Collected data:
◇ ◇ ◇ ◇

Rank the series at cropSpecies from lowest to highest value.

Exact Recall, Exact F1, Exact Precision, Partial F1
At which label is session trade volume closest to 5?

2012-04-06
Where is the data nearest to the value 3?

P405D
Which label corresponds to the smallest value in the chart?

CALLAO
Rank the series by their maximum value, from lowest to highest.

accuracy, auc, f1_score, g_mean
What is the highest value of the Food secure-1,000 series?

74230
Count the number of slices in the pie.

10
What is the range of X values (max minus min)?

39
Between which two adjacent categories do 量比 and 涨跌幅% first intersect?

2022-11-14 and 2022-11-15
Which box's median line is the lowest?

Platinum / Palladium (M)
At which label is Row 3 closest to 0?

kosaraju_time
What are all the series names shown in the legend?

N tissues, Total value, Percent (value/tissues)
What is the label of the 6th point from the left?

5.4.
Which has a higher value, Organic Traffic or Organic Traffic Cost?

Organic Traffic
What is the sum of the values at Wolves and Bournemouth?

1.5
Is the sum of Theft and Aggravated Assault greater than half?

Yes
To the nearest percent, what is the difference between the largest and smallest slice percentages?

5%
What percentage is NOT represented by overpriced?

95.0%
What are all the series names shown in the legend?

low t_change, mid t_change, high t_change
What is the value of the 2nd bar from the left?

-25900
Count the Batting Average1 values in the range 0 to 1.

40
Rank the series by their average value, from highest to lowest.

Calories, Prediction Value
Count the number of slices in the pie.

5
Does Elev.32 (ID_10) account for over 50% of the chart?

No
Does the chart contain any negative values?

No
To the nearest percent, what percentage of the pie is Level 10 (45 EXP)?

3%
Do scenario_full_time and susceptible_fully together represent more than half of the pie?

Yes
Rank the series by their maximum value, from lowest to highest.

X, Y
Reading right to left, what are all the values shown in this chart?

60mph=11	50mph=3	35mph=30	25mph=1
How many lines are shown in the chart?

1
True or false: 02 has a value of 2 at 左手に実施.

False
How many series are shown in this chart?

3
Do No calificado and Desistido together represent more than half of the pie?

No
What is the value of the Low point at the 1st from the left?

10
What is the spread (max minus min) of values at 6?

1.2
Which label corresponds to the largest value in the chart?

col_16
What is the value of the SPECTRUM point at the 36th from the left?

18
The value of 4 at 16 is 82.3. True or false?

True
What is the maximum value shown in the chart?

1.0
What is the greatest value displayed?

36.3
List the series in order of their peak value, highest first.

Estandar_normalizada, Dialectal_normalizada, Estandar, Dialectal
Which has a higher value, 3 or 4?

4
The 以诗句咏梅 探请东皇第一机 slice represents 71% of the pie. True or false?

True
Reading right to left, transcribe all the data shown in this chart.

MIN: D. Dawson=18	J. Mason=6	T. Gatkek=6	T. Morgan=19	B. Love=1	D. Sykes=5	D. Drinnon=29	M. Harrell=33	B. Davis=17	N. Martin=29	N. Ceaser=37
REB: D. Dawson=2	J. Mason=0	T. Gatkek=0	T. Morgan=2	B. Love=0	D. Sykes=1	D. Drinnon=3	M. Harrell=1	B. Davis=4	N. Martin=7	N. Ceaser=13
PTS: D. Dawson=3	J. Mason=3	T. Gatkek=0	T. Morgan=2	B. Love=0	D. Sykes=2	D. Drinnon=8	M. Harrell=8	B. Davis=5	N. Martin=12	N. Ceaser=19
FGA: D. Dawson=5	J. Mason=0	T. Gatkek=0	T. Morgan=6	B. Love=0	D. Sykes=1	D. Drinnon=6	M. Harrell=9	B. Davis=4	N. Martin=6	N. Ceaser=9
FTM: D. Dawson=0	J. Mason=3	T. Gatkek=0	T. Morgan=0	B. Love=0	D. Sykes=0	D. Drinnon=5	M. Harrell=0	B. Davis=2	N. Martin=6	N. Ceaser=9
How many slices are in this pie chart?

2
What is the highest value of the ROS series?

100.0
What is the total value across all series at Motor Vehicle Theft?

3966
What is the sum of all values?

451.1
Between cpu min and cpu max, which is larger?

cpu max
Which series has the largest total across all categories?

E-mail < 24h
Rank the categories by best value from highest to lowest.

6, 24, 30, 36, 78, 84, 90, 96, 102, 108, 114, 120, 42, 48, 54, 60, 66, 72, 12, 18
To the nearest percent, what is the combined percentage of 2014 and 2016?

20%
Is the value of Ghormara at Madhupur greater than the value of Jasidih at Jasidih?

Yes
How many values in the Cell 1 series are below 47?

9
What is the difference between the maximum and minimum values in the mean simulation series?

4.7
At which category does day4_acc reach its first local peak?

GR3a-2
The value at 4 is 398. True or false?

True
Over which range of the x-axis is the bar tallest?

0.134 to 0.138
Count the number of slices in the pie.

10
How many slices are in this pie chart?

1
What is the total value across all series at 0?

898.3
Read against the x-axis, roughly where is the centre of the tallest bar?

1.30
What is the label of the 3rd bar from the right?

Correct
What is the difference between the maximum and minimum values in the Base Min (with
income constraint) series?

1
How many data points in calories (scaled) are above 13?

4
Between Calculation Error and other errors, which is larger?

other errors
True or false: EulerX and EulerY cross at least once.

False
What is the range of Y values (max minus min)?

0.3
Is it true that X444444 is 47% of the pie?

◇ ◇ ◇ ◇

Task statement — Reproduce every line of the collected data above, unchanged and in the same order.

Result for this task —
Rank the series at cropSpecies from lowest to highest value.

Exact Recall, Exact F1, Exact Precision, Partial F1
At which label is session trade volume closest to 5?

2012-04-06
Where is the data nearest to the value 3?

P405D
Which label corresponds to the smallest value in the chart?

CALLAO
Rank the series by their maximum value, from lowest to highest.

accuracy, auc, f1_score, g_mean
What is the highest value of the Food secure-1,000 series?

74230
Count the number of slices in the pie.

10
What is the range of X values (max minus min)?

39
Between which two adjacent categories do 量比 and 涨跌幅% first intersect?

2022-11-14 and 2022-11-15
Which box's median line is the lowest?

Platinum / Palladium (M)
At which label is Row 3 closest to 0?

kosaraju_time
What are all the series names shown in the legend?

N tissues, Total value, Percent (value/tissues)
What is the label of the 6th point from the left?

5.4.
Which has a higher value, Organic Traffic or Organic Traffic Cost?

Organic Traffic
What is the sum of the values at Wolves and Bournemouth?

1.5
Is the sum of Theft and Aggravated Assault greater than half?

Yes
To the nearest percent, what is the difference between the largest and smallest slice percentages?

5%
What percentage is NOT represented by overpriced?

95.0%
What are all the series names shown in the legend?

low t_change, mid t_change, high t_change
What is the value of the 2nd bar from the left?

-25900
Count the Batting Average1 values in the range 0 to 1.

40
Rank the series by their average value, from highest to lowest.

Calories, Prediction Value
Count the number of slices in the pie.

5
Does Elev.32 (ID_10) account for over 50% of the chart?

No
Does the chart contain any negative values?

No
To the nearest percent, what percentage of the pie is Level 10 (45 EXP)?

3%
Do scenario_full_time and susceptible_fully together represent more than half of the pie?

Yes
Rank the series by their maximum value, from lowest to highest.

X, Y
Reading right to left, what are all the values shown in this chart?

60mph=11	50mph=3	35mph=30	25mph=1
How many lines are shown in the chart?

1
True or false: 02 has a value of 2 at 左手に実施.

False
How many series are shown in this chart?

3
Do No calificado and Desistido together represent more than half of the pie?

No
What is the value of the Low point at the 1st from the left?

10
What is the spread (max minus min) of values at 6?

1.2
Which label corresponds to the largest value in the chart?

col_16
What is the value of the SPECTRUM point at the 36th from the left?

18
The value of 4 at 16 is 82.3. True or false?

True
What is the maximum value shown in the chart?

1.0
What is the greatest value displayed?

36.3
List the series in order of their peak value, highest first.

Estandar_normalizada, Dialectal_normalizada, Estandar, Dialectal
Which has a higher value, 3 or 4?

4
The 以诗句咏梅 探请东皇第一机 slice represents 71% of the pie. True or false?

True
Reading right to left, transcribe all the data shown in this chart.

MIN: D. Dawson=18	J. Mason=6	T. Gatkek=6	T. Morgan=19	B. Love=1	D. Sykes=5	D. Drinnon=29	M. Harrell=33	B. Davis=17	N. Martin=29	N. Ceaser=37
REB: D. Dawson=2	J. Mason=0	T. Gatkek=0	T. Morgan=2	B. Love=0	D. Sykes=1	D. Drinnon=3	M. Harrell=1	B. Davis=4	N. Martin=7	N. Ceaser=13
PTS: D. Dawson=3	J. Mason=3	T. Gatkek=0	T. Morgan=2	B. Love=0	D. Sykes=2	D. Drinnon=8	M. Harrell=8	B. Davis=5	N. Martin=12	N. Ceaser=19
FGA: D. Dawson=5	J. Mason=0	T. Gatkek=0	T. Morgan=6	B. Love=0	D. Sykes=1	D. Drinnon=6	M. Harrell=9	B. Davis=4	N. Martin=6	N. Ceaser=9
FTM: D. Dawson=0	J. Mason=3	T. Gatkek=0	T. Morgan=0	B. Love=0	D. Sykes=0	D. Drinnon=5	M. Harrell=0	B. Davis=2	N. Martin=6	N. Ceaser=9
How many slices are in this pie chart?

2
What is the highest value of the ROS series?

100.0
What is the total value across all series at Motor Vehicle Theft?

3966
What is the sum of all values?

451.1
Between cpu min and cpu max, which is larger?

cpu max
Which series has the largest total across all categories?

E-mail < 24h
Rank the categories by best value from highest to lowest.

6, 24, 30, 36, 78, 84, 90, 96, 102, 108, 114, 120, 42, 48, 54, 60, 66, 72, 12, 18
To the nearest percent, what is the combined percentage of 2014 and 2016?

20%
Is the value of Ghormara at Madhupur greater than the value of Jasidih at Jasidih?

Yes
How many values in the Cell 1 series are below 47?

9
What is the difference between the maximum and minimum values in the mean simulation series?

4.7
At which category does day4_acc reach its first local peak?

GR3a-2
The value at 4 is 398. True or false?

True
Over which range of the x-axis is the bar tallest?

0.134 to 0.138
Count the number of slices in the pie.

10
How many slices are in this pie chart?

1
What is the total value across all series at 0?

898.3
Read against the x-axis, roughly where is the centre of the tallest bar?

1.30
What is the label of the 3rd bar from the right?

Correct
What is the difference between the maximum and minimum values in the Base Min (with
income constraint) series?

1
How many data points in calories (scaled) are above 13?

4
Between Calculation Error and other errors, which is larger?

other errors
True or false: EulerX and EulerY cross at least once.

False
What is the range of Y values (max minus min)?

0.3
Is it true that X444444 is 47% of the pie?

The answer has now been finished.